Sem dúvida, há um problema estrutural a ser enfrentado por todo leitor de Adorno. Suas frases tendem ao aforístico, ao sintético; aspiram ao "ukasse", ao decreto de cima para baixo; mas ao mesmo tempo submergem diante de um vórtice dialético, diante das complicações do marxismo ocidental. É comum, então, que operem uma espécie de curto-circuito: "Oswald Spengler foi esquecido com a rapidez da catástrofe, em direção à qual, segundo sua própria teoria, caminhava o curso do mundo".
Mas citar Adorno é dificílimo, exatamente porque cada uma de suas frases parece inserir-se num movimento complexo demais. Quando lemos um ensaio de "Prismas", por exemplo, cada frase parece viver isoladamente, é lapidar. Mas, se fechamos o livro e tentamos reencontrá-la, ela desaparece dentro de um raciocínio mais amplo.
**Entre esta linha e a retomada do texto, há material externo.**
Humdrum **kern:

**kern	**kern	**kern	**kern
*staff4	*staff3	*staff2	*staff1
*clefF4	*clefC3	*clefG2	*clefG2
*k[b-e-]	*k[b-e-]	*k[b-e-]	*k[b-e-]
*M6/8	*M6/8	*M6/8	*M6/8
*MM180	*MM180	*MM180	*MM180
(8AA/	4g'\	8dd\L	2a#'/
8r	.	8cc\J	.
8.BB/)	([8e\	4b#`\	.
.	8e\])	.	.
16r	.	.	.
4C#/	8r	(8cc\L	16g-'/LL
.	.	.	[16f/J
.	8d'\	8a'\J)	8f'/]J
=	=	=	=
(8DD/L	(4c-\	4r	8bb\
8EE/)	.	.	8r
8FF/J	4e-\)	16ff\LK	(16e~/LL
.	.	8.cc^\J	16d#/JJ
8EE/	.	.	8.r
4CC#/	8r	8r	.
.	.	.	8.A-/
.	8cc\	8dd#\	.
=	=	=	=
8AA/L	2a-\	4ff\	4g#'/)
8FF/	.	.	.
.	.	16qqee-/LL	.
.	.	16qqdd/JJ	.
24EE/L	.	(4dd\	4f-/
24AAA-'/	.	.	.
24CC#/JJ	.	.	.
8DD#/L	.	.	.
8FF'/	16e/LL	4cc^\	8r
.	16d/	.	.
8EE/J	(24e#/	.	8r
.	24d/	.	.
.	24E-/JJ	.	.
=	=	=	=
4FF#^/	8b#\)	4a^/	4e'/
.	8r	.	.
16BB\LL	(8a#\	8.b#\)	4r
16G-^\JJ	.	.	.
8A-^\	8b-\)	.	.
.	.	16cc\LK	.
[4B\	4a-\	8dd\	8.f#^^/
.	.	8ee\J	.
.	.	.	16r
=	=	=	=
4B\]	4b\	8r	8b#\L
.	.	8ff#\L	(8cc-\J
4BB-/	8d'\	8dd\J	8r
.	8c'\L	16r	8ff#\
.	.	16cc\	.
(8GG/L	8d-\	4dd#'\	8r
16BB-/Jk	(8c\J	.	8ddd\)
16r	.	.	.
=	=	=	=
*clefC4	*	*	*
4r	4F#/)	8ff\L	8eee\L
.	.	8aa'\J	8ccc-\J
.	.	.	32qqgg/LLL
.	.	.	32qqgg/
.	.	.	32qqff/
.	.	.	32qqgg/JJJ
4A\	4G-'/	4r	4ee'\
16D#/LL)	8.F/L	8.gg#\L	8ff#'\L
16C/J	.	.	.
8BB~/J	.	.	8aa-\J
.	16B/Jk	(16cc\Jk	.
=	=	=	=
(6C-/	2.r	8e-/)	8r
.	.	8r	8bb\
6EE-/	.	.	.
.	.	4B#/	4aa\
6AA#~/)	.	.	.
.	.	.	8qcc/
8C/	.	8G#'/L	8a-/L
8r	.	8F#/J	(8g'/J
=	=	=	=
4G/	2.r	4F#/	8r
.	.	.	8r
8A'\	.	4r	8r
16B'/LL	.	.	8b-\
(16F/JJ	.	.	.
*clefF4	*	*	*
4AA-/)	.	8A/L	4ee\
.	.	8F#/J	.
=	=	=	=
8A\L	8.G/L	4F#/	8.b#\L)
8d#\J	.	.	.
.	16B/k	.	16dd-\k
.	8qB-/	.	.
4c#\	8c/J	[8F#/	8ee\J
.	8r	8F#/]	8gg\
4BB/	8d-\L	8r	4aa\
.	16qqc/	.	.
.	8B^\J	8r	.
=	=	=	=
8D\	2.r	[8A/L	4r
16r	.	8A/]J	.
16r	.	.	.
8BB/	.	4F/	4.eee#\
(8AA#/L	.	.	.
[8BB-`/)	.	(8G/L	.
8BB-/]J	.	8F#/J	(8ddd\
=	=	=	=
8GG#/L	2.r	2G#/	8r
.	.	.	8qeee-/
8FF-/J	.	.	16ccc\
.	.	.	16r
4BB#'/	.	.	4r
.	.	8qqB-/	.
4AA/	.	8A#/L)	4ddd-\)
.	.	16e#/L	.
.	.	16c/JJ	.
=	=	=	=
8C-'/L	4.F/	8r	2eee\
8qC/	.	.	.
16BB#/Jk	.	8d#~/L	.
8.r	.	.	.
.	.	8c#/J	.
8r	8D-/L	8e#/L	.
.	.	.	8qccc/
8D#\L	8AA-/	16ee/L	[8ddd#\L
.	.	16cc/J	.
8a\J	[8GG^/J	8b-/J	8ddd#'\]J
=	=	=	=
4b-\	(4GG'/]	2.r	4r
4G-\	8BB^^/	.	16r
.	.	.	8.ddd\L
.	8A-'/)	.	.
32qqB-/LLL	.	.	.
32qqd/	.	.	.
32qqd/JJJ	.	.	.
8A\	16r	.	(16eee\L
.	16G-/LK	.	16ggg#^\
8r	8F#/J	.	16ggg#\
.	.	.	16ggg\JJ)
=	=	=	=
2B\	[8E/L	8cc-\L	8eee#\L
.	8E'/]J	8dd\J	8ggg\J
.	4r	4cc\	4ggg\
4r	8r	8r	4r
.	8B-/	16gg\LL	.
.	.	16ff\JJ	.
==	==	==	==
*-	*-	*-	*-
Isso faz de Adorno um autor "ilegível" e sempre relido: seu impulso crítico, seu "pessimismo" são fetichizados, mas seu texto não: é isso o que o torna sempre surpreendente, mas também sempre igual à imagem que fazíamos dele.
A "dificuldade" de Adorno pode, assim, tornar-se rapidamente uma "facilidade" para o leitor. Este é o risco. Para ilustrar melhor a minha tese, traduzo a frase acima em "adornês": "A dificuldade de Adorno, servindo para afastar o leitor, transforma-o em presa daquela mesma transparência que ele buscava afirmar. Mas, prendendo-se à transparência, o leitor de Adorno sucumbe ao sortilégio de uma fraseologia que precisamente visava a negá-la".
Mas é como se, para não se mostrar pessimista, Adorno invocasse uma idéia utópica do "possível": sua reação a pensadores reacionários termina, a meu ver, não sendo mais do que a fetichização de um futuro alternativo. Mas, sobre o suposto pessimismo de Adorno, em todo caso, recomendo muito o ensaio de Jeanne-Marie Gagnebin, em "Sete Aulas sobre Linguagem, Memória e História" (Imago).
Os outros ensaios de "Prismas" se livram mais facilmente desta proximidade com os críticos reacionários da cultura. Adorno defende Bach contra seus admiradores, fala de Schoenberg, de Kafka, de Benjamin, de Valéry e Proust, de George e Hofmannstahl.
Há em todos uma lição formal, que podemos creditar ao compositor Schoenberg. Trata-se, segundo os princípios do dodecafonismo, de expor um tema, uma série de 12 notas, para depois "invertê-la", virá-la do avesso; o elogio se transforma em crítica, a crítica volta a ser elogiosa de novo.
A dialética de Adorno é musical e dissonante por natureza. "Prismas" renova esse desafio, contra a tentação de imobilizá-lo em leitura obrigatória. Agora que o capitalismo internacional parece ao mesmo tempo frágil e inabalável, a atualidade de Adorno se faz sentir com mais força. Ele não gostaria desta frase. Não há propaganda aceitável, e toda resenha a favor tem algo de propagandístico. Melhor dizer (em adornês) que, na sua obsolescência, a obra de Adorno mantém uma atualidade que é muito mais forte do que a vontade de torná-la atual a todo custo.